Newb programmer here working on my first project. I've searched this site and the python documentation, and either I'm not seeing the answer, or I'm not using the right terminology. I've read the regex and if sections, specifically, and followed links around to other parts that seemed relevant.
import re
keyphrase = '##' + '' + '##'
print(keyphrase) #output is ####
j = input('> ') ###whatever##
if keyphrase in j:
print('yay')
else:
print('you still haven\'t figured it out...')
k = j.replace('#', '')
print(k) #whatever
This is for a little reddit bot project. I want the bot to be called like ##whatever## and then be able to do things with the word(s) in between the ##'s. I've set up the above code to test if Python was reading it but I keep getting my "you still haven't figured it out..." quip.
I tried adding the REGEX \W in the middle of keyphrase, to no avail. Also weird combinations of \$\$ and quotes
So, my question, is how do I put a placeholder in keyphrase for user input?
For instance, if a ##comment## does something like ##this## ##I can grab## everything between the # symbols as separate inputs/calls.
You could use the following regex r'##(.*?)##' to capture everything inside of the key phrase you've chosen.
Sample Output:
>>> import re
>>> f = lambda s: re.match(r'##(.*?)##', s).group(1)
>>> f("##whatever##")
whatever
>>> f = lambda s: re.findall(r'##(.*?)##', s)
>>> f("a ##comment## does something like ##this## ##I can grab## everything between the # symbols as separate inputs/calls.")
['comment', 'this', 'I can grab']
How does it work? (1) We state the string constant head and tail for the capture group 1 between the brackets (). Great, almost there! (2) We then match any character .*? with greedy search enforced so that we capture the whole string.

§ PROBLEM SET
[1] Copy the regex thread from "Newb programmer here" up to and including "print('yay')", with every "keyphrase" replaced by "key_phrase".
[2] Please sum up the regex thread in two sentences.
The entries have no connection to the regex thread.

§ DATASET ENTRIES
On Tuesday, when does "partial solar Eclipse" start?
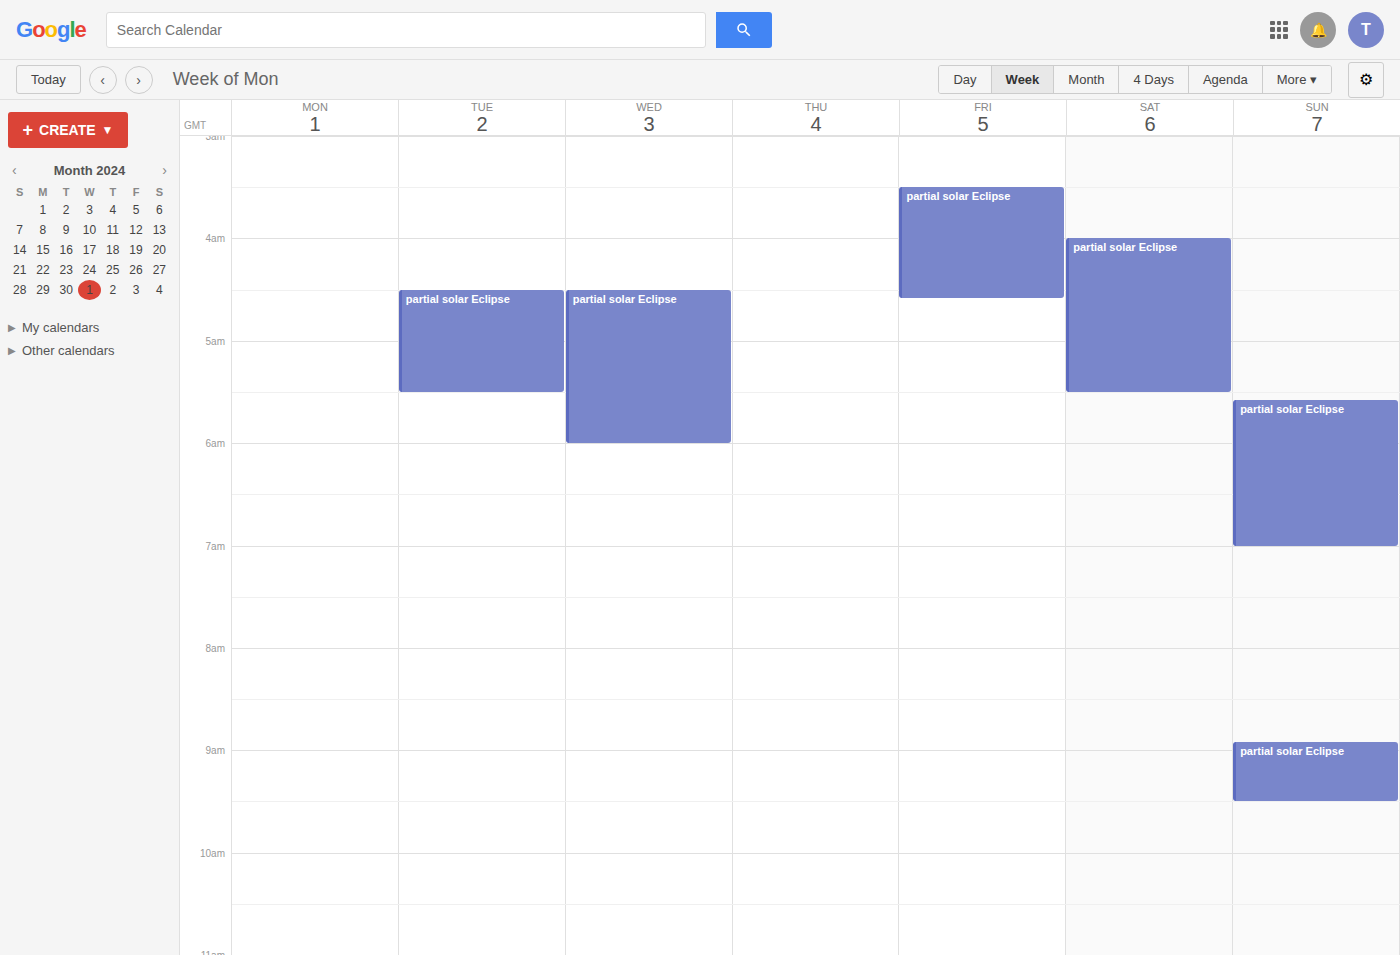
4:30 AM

---

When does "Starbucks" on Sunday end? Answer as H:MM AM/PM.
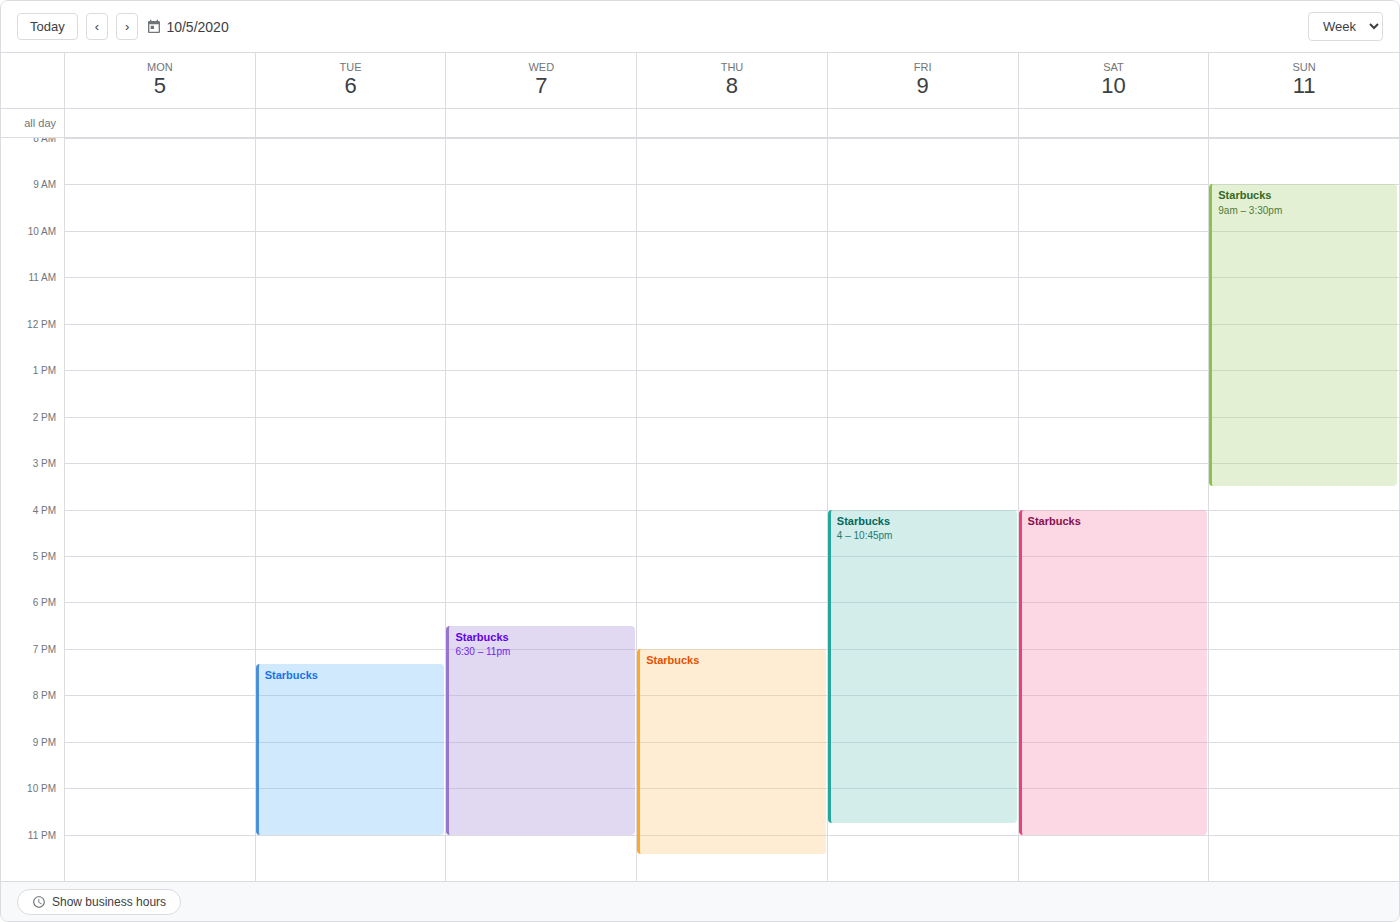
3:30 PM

§ ANSWERS TO EACH TASK
[1]
Newb programmer here working on my first project. I've searched this site and the python documentation, and either I'm not seeing the answer, or I'm not using the right terminology. I've read the regex and if sections, specifically, and followed links around to other parts that seemed relevant.
import re
key_phrase = '##' + '' + '##'
print(key_phrase) #output is ####
j = input('> ') ###whatever##
if key_phrase in j:
print('yay')

[2] A beginner working on a Reddit bot wants it to be called like ##whatever## and then work with the words between the ## marks, but the test code keeps printing the "you still haven't figured it out..." message. The reply suggests the regex r'##(.*?)##' to capture everything inside the markers, using re.match with group(1) for a single phrase and re.findall to return several captured phrases as a list.